The opinions expressed in this article are the writer’s own and do not reflect the views of Her Campus.
Although the use of marijuana has been a topic of incredible controversy in the past decade, its medicinal and recreational use has been an astronomical part of human history up until the 1900s.
In Ancient Greece, it was commonplace to use cannabis to dress wounds and sores, and saunas were often filled with marijuana smoke to alleviate physical pain from warriors. In India, it was recognized for its positive psychological properties and was often prescribed to treat individuals undergoing what we now know as depression, anxiety, postpartum depression and post-traumatic stress disorder. Napoleon Bonaparte of Italy was a bit of a “pothead” himself, and there are records of his use of marijuana to ease the stress of his soldiers while invading Egypt in 1798. It was even used medicinally in Western cultures as recently as the late 19th century to help with stomach aches, migraines, inflammation, insomnia and other ailments.
After recognizing the cultural inclusion and acceptance of marijuana throughout human history, it begs the question: Why is it so criminalized in the modern-day? Up until very recently, the federal government still classified marijuana as a Schedule 1 controlled substance, alongside its incredibly dangerous and often life-threatening counterparts, such as peyote, heroin, most opiates and meth. For an uneducated individual, this may seem like a justified classification. Still, after just minimal research, it’s easy to uncover the reality: marijuana is not just harmless but can have life-saving medicinal purposes.
In fact, according to the U.S. Drug Enforcement Administration, not a single individual in recorded history has ever died of marijuana usage. It is a substance that is impossible to overdose on, unlike many other legal substances, such as alcohol and tobacco, which collectively kill an average of 482,000 people per year.
This grand misconception is likely the result of Harry J. Anslinger, the founder of the Federal Bureau of Narcotics. Although most scientists believed the drug was not dangerous, he still managed to fund millions of dollars into anti-marijuana propaganda. This high-profile campaign was heavily based on racism, promoting ideologies claiming that the majority of pot smokers were minorities, and their use of the substance would induce violence and cause insanity.
This widespread fear led to 29 states outlawing marijuana by 1931, which was soon followed by the Marihuana Tax Act in 1937, banning it nationally, regardless of protest from reputable scientists and doctors at the American Medical Association.

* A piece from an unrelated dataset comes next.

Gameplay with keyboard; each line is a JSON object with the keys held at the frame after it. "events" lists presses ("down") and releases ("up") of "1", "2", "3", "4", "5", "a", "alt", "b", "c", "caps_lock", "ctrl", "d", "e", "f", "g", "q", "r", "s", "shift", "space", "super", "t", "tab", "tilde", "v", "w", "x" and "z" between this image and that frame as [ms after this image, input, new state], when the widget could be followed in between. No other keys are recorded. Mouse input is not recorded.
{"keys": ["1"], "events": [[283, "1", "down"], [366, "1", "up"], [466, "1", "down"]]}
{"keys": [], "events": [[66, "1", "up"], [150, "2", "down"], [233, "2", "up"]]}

The source of Anslinger’s motivation for the abolition of marijuana is historically undocumented; however, noting that his campaign began in 1930, which is also the year he founded the Federal Bureau of Narcotics, the answer to this question is not hard to infer.

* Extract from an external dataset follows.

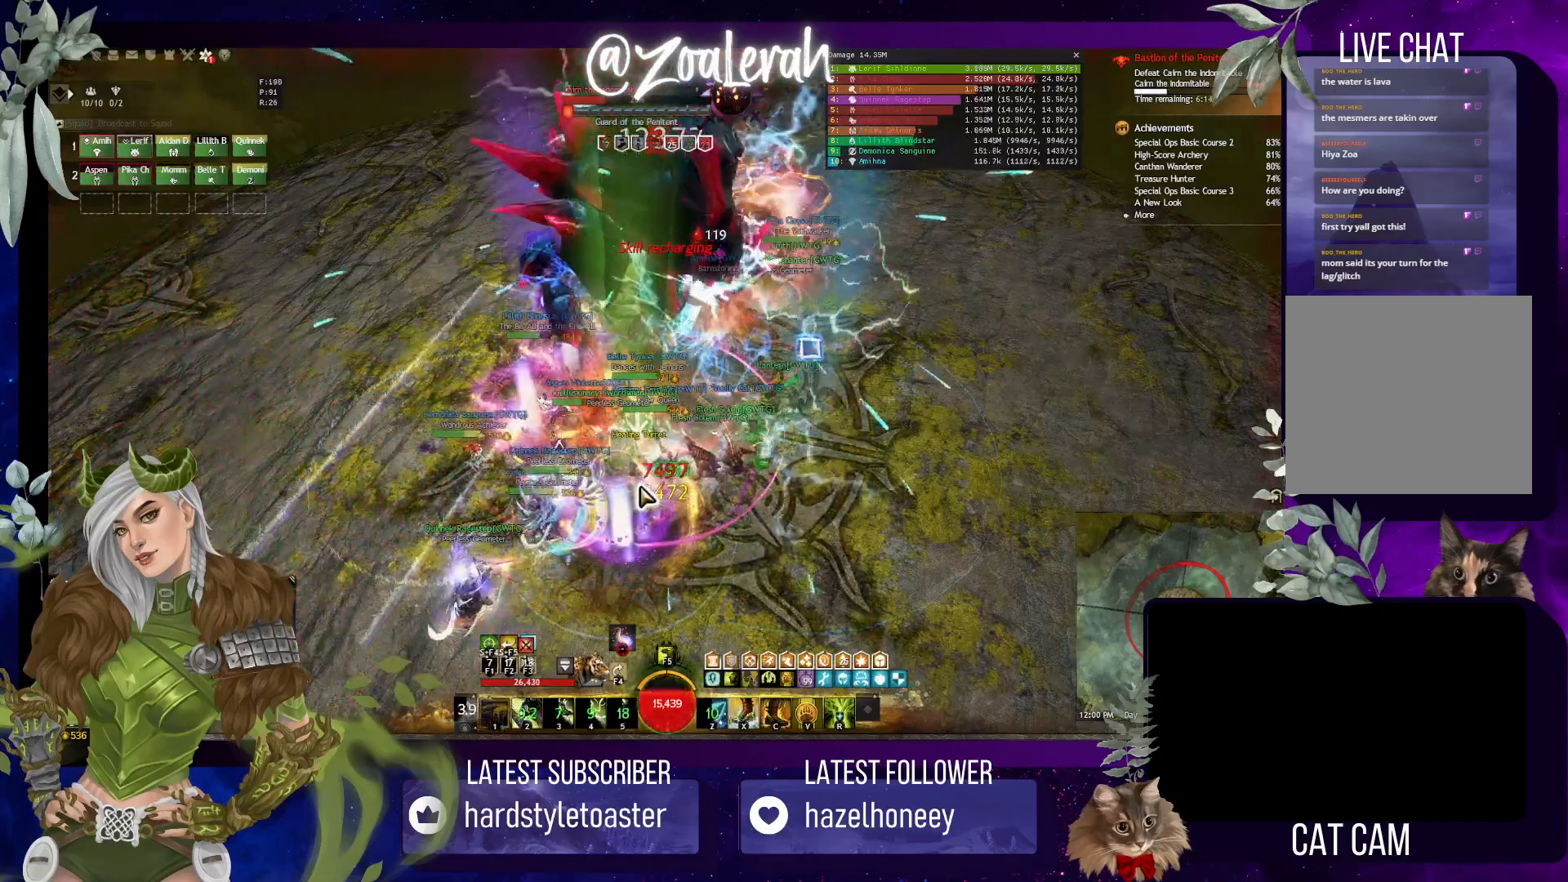
{"keys": ["e"], "events": [[33, "w", "down"], [150, "e", "down"], [150, "w", "up"]]}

As of May 2021, 36 states and four territories allow for the medical use of cannabis products. This number is continuing to grow, and cultural perception of the substance has evolved alongside it. This is not only due to its health benefits, but its economic and judicial ones as well.
Leafty, a cannabis information hub, states that the industry has generated 211,000 new jobs in The United States. This number more than doubles that of coal mining (52,000) and textile manufacturing (112,000) in just a few years after its legalization.
The social acceptance of marijuana will also solve our nation’s issue of overpopulation in prisons. Out of the 545,602 people who were arrested for cannabis-related crimes in 2019, 92% of these were for possession. Most of these arrests are racially motivated, as studies find that black people are nearly four times more likely to be arrested for marijuana possession than white people. Knowing this, it is impossible to ignore the racially motivated history of outlawing marijuana in the first place and represents the monumental role it plays in institutionalized racism.
Recognizing the hidden truth about the illegality of marijuana serves as a reminder to question what we’re taught by authority and the potentially immoral motivations behind it. We can start by allowing marijuana to serve as the medicinal herb it has been since the beginning of recorded history and save thousands of Americans from drug addictions and overdoses. Without focusing such massive amounts of taxpayer dollars on pointless arrests and incarcerations, we can focus our funding on directions that will bring genuine betterment to our communities.